Now, it would be a silly imperial power who would do such a thing. Of course, we had the bomb but it wasn’t clear at that time what kind of a military weapon the bomb might actually be. Until the Soviets got their very own nukes, Truman didn’t know quite what to do with the gadget. He used it as a threat but it is not clear if he would have followed through and made good on those threats. Nuclear doctrine did not mature until the early 1950’s. And when it did, reliance on conventional forces for almost all conflicts – save the Big One with Russia in Europe – was the accepted strategy of the US.
I give this little history lesson in order to make the point that even today when we are the only superpower with an $11 trillion economy producing nearly a quarter of all the goods and services on the planet and a pop culture that people can’t get enough of, by virtue of our size alone, we dominate the planet.

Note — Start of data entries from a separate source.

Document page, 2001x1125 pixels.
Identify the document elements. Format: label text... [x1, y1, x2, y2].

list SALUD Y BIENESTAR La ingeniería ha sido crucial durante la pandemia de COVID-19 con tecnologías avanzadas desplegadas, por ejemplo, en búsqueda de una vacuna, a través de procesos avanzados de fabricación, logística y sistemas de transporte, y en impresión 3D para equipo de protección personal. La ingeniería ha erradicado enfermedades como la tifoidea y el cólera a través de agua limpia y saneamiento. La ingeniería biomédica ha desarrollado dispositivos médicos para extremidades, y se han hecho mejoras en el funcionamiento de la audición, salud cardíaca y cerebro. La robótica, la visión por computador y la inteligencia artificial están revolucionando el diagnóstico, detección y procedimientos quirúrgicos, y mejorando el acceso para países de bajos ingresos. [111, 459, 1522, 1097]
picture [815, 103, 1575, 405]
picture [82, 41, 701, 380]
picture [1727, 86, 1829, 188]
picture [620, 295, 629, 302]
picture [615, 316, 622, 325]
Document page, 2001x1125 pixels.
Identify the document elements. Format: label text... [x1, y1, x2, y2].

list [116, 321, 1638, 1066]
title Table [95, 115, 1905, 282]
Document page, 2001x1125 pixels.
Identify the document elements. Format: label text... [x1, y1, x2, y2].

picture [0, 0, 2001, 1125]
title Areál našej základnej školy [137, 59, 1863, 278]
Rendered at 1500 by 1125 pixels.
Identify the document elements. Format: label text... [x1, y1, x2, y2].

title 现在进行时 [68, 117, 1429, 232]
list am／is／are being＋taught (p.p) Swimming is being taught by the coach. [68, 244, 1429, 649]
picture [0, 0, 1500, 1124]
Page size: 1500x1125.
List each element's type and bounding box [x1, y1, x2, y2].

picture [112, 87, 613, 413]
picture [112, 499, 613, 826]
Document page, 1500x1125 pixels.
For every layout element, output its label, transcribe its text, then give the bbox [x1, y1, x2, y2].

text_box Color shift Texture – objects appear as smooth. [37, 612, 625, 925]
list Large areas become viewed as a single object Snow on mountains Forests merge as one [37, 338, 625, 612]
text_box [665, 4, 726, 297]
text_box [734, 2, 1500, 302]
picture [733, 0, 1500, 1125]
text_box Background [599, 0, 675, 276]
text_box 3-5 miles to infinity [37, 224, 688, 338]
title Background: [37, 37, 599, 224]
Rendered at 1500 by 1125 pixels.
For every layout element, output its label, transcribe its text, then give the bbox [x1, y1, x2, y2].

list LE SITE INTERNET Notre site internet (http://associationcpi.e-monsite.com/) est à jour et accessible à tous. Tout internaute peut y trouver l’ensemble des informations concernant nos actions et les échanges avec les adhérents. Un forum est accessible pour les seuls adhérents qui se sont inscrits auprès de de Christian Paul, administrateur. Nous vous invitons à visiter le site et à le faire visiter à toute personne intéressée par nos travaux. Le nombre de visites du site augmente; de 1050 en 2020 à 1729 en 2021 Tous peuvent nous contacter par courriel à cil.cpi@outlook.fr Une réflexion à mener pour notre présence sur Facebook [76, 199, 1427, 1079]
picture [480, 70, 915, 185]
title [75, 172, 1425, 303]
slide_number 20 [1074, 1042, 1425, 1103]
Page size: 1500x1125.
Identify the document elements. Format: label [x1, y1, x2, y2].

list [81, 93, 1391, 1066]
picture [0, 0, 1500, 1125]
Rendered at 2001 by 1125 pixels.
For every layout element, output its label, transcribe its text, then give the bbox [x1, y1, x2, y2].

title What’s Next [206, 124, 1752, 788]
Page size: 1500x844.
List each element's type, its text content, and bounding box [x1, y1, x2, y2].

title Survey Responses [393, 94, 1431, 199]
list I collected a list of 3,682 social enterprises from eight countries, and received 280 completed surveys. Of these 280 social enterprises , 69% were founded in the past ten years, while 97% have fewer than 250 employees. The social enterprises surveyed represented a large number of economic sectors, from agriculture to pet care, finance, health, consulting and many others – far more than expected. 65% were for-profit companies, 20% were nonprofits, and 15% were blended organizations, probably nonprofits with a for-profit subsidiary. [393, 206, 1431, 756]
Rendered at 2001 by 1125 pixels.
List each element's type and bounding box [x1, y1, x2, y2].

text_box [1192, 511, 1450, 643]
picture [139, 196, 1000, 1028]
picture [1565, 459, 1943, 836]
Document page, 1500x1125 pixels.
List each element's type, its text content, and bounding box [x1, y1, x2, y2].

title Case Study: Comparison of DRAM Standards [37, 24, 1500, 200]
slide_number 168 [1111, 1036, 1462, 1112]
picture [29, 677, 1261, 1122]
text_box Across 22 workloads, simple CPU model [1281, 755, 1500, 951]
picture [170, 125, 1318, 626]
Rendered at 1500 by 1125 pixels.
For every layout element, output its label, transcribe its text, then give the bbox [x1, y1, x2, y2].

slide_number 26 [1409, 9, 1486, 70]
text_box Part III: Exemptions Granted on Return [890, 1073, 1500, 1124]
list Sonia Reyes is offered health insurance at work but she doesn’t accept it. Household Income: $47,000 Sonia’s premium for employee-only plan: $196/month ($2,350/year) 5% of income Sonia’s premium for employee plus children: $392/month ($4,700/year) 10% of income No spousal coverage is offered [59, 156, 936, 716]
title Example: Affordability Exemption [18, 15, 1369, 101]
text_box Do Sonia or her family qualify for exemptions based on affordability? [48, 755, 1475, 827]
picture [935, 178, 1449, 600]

There are those who are uncomfortable with that fact. Perhaps you can give us all the benefit of your wisdom and tell us how we could stop “dominating” the planet without tearing our economy to shreds, destroying our culture, causing a worldwide economic catastrophe, and give free rein to every cutthroat, thug, maniac, and butcher who would then seek to take advantage of the fact that the only thing between them and their sick goals is the United Nations.
Oh, you can work around the edges of the problem. The US must work more within the international framework. Fine. Tell it to the people of Darfur where we have consistently tried to the get the United Nations to refer to what is happening there as “genocide” only to be rebuffed. We may yet be forced to intervene there considering the ongoing slaughter and because of every ineffectual and counterproductive thing the UN has done.
Perhaps you think we should radically disarm. Okay, for the sake of argument let’s cut our military by 90%. Just a few jets for air defense, a couple of divisions for homeland security, and perhaps a couple of ships to evacuate our citizens when the world inevitablly blows up. Happy? Good. And the next Tsunami that hits Indonesia or some other natural disaster that the world needs to tend to, we’ll fly a couple of UN bureaucrats out there to help with morale. Since that’s all the help victims of those disasters are going to get for a couple of weeks, let’s hope too many people don’t die because of it.
Nor should we worry about the little wars where the bigger neighbor will invade the smaller nation just because there’s no one there to stop them. The idea that UN sanctions would scare off any of these cutthroats is laughable.
What else? Get Hollywood to stop making crappy movies? Or maybe make it impossible for other countries to purchase our music, our movies, TV programs, and other manifestations of the most wildly popular cultural exchange in human history.
Now we’re where the Greenwalds of the world want us to be. No more of this runaway globalization, no more militarism. No more cultural dominance. Just the US taking its rightful place as subservient to the UN and other international bodies. Let the Europeans run the world. They’ve been doing it a long time and experience has to count for something.
I put it to you; for all our faults, foibles, stumbles, good and bad motives thrown in for good measure, the world cannot do without us as we are now. You can have a president that grovels before the UN or the EU. But that won’t change the fact that when the EU’s chestnuts are in the fire, they won’t turn to the French to bail them out. Love us, hate us, spit at us – you can’t ignore us.
Are we an imperialist power? The only people who seem to care are those who wish to call us “imperialists.” For the rest of the world, the US is a fact of life, a force of nature. And, I might add, a welcome sight when the boogyman is knocking at the door or Mother nature goes on a bender.
Can we do it while acting more humbly? Must we be so “arrogant?” Next tyrant we overthrow, we should be sure to apologize before having our military rip his regime a new one. Maybe that will satisfy those who see anything relevant at all in this stupid argument.